The determination was made with some degree of confidence, said the sources, who stopped short of assigning blame for the attack on Saturday, which medical aid groups said killed dozens of people in the town of Douma. The European Union said earlier that evidence pointed to Syrian President Bashar al-Assad's forces being behind the attack.
French President Emmanuel Macron has also accused Damascus of "chemical attacks" against civilians in Douma in a call with US leader Donald Trump on Sunday, as international outrage mounts against the alleged use of the weapons.
Trump and Macron vowed a “strong, joint response”, the White House said.
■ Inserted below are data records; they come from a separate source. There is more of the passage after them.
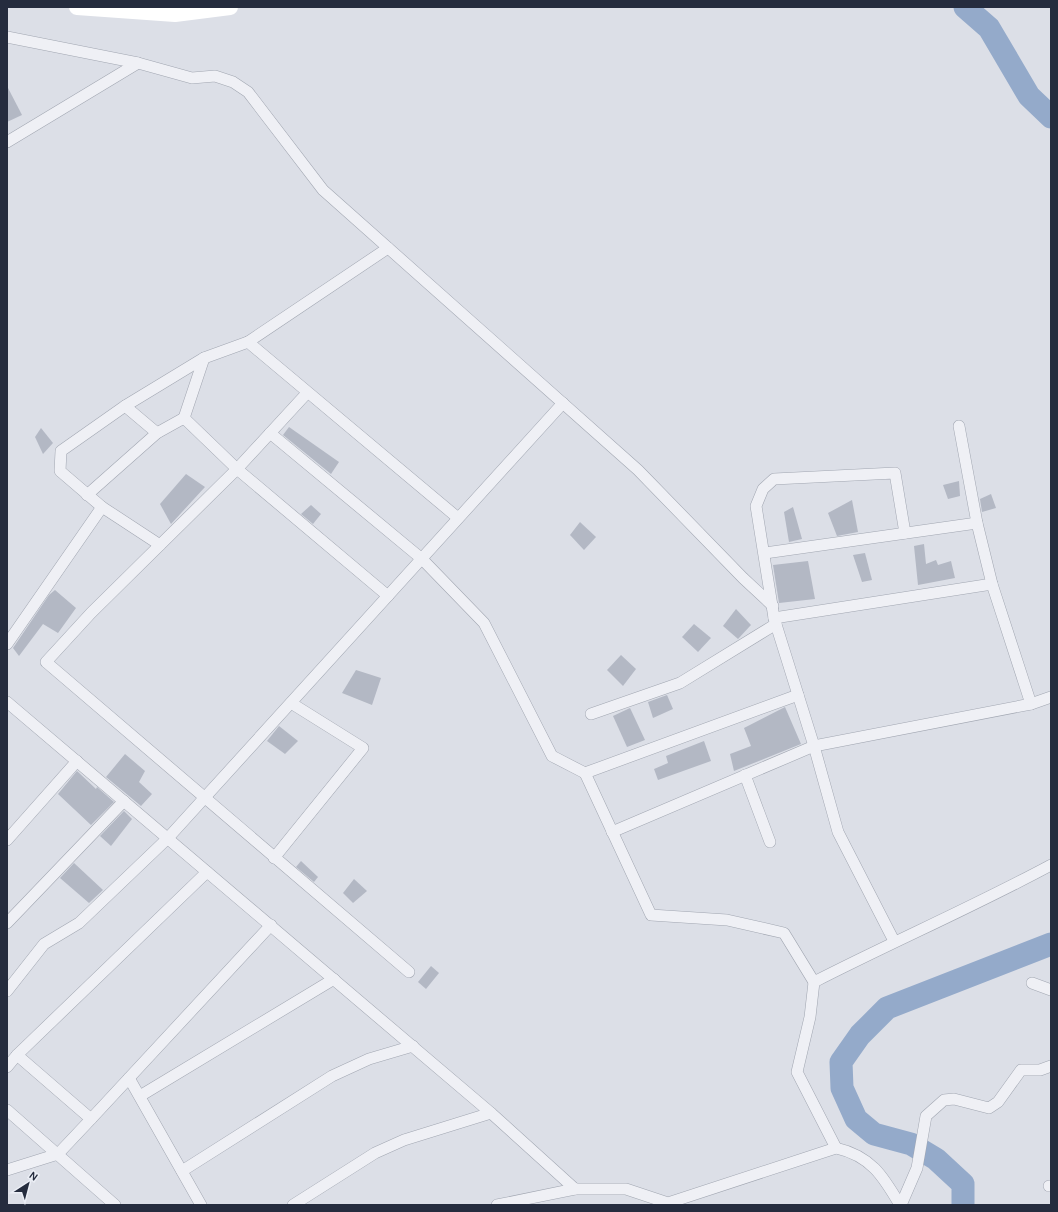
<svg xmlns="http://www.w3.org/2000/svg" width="1058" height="1212" viewBox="0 0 1058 1212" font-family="Karla,sans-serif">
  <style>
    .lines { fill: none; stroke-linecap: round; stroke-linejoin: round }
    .river { stroke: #94aaca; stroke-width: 23 }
    .building { fill: #b3b8c4 }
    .street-casing { stroke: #a1a6b1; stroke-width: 12 }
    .street { stroke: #eff0f5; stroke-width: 11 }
    .secondary { stroke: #fff; stroke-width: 16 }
  </style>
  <rect width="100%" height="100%" fill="#dcdfe7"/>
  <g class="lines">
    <!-- river -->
    <g class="river">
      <polyline points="965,7 989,28 1029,96 1051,117"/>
      <polyline points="963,1205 963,1184 936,1159 911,1144 874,1134 856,1119 842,1088 841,1062 860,1035 887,1008 1051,944"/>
    </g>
  </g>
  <!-- building -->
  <g class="building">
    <polygon points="7,86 22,115 7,122"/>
    <polygon points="289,427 339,462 331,474 283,435"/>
    <polygon points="41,428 53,443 43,454 35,437"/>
    <polygon points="186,474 205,487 171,524 160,504"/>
    <polygon points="959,481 960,496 948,499 943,485"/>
    <polygon points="991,494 996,508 982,512 980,499"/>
    <polygon points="852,500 858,532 837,536 828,513"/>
    <polygon points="311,505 321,514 313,524 301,514"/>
    <polygon points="793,507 802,539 789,542 784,512"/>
    <polygon points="580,522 596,537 584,550 570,535"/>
    <polygon points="924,544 926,564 936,560 938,565 951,561 955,578 918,585 914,546"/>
    <polygon points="865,553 872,580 862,582 853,555"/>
    <polygon points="808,561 815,599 779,603 773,565"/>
    <polygon points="55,590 76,608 58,633 43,624 19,656 13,648 49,595"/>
    <polygon points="736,609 751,625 738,639 723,626"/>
    <polygon points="694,624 711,638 698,652 682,637"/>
    <polygon points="621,655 636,669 623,686 607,670"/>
    <polygon points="356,670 381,678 372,705 342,693"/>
    <polygon points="667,695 673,709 653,718 648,702"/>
    <polygon points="785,707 801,744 734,771 730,754 751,746 744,728"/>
    <polygon points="630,708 645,740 627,747 613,716"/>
    <polygon points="279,726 298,741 285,754 267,741"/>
    <polygon points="704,741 711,761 658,780 654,769 668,763 666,756"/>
    <polygon points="125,754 145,771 139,782 152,794 141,806 106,777"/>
    <polygon points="77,771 96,789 97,787 114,802 91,825 58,794"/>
    <polygon points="124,811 132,819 111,846 100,836"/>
    <polygon points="301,861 318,877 314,882 296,867"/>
    <polygon points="74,863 103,890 89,903 60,878"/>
    <polygon points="354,879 367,891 353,903 343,893"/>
    <polygon points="431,966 439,973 426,989 418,982"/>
  </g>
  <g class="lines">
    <!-- street casing -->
    <g class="street-casing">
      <g id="street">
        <polyline points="7,37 138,63 192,78 215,76 233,82 248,92 323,190 638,470 743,578 773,606"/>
        <polyline points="7,142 138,63"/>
        <polyline points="248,342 388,248"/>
        <polyline points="307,393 237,469 91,613 46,662 409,972"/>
        <polyline points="125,406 157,433"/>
        <polyline points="184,418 204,358"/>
        <polyline points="959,426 977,523 992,584 1031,704"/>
        <polyline points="270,433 422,559 484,623 552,756 585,773"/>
        <polyline points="87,495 157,433 184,418 237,469 388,596"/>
        <polyline points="160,545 102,507 60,471 61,451 125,406 204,358 248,342 458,518"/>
        <polyline points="765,553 977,523"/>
        <polyline points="774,618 992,584"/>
        <polyline points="7,644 102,507"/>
        <polyline points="798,695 585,773 651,915 727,920 784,933 814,982"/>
        <polyline points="7,702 491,1113 575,1189"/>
        <polyline points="591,714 680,683 776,624"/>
        <polyline points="745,775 770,842"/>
        <polyline points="612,832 814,746 1031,704 1051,697"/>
        <polyline points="7,840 77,761"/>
        <polyline points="274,858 363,748 291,703"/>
        <polyline points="7,923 124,801"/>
        <polyline points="894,941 838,832 814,746 774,618 756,506 763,489 774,479 895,473 905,533"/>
        <polyline points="1032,983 1051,990"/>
        <polyline points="7,991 44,944 79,923 168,838 563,403"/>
        <polyline points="17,1055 91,1119 271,925"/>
        <polyline points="7,1067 17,1055 207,872"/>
        <polyline points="129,1078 201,1205"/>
        <polyline points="140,1096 334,979"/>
        <polyline points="7,1110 115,1205"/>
        <path d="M 836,1148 L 797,1072 L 810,1017 L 814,982 C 892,942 973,907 1051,865"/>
        <polyline points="7,1170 58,1154 91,1119"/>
        <polyline points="182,1171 332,1076 369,1059 413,1046"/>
        <polyline points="1049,1186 1051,1186"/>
        <polyline points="293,1205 375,1153 404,1140 491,1113"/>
        <path d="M 497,1205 L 575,1189 L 626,1189 L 668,1203 L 836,1148 C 871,1156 883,1176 900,1205"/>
        <polyline points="901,1205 917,1168 926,1116 944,1100 954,1099 989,1108 998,1102 1021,1070 1040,1070 1051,1066"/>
      </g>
    </g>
    <!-- street -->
    <use href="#street" class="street"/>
    <!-- secondary -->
    <polyline class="secondary" points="77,7 175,14 230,7"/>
  </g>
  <!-- border -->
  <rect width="1058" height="1212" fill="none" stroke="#252c3e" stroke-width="16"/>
  <!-- north arrow -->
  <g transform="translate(28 1184) rotate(36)" stroke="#ebeef5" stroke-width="3" paint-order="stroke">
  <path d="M0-3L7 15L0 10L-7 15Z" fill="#252c3e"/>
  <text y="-6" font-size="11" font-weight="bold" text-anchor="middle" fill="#252c3e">N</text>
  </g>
</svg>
“Both leaders strongly condemned the horrific chemical weapons attacks in Syria and agreed that the Assad regime must be held accountable for its continued human rights abuses,” a statement read after Trump and Macron spoke by telephone.
“They agreed to exchange information on the nature of the attacks and coordinate a strong, joint response."
Both leaders would coordinate their efforts at a meeting of the UN Security Council in New York on Monday.
Trump has warned there would be a "big price to pay" after Saturday's attack, as rebels began evacuating Douma, the last sliver they held of their one-time stronghold Eastern Ghouta, under a deal with Syria's regime.
"Damascus and its allies have denounced the accusations.
Syria's White Helmets, who act as first responders in rebel-held areas of Syria, said "poisonous chlorine gas" had been used late on Saturday.
In a joint statement with the Syrian American Medical Society, the White Helmets said more than 500 cases were brought to medical centres "with symptoms indicative of exposure to a chemical agent".
France, which has repeatedly said evidence of chemical use in Syria could prompt military action, responded by calling for an urgent UN Security Council meeting on Monday.
The request was also signed by eight other UN Security Council members including the US and Britain, while Russia asked for a separate Security Council meeting to discuss global threats to peace.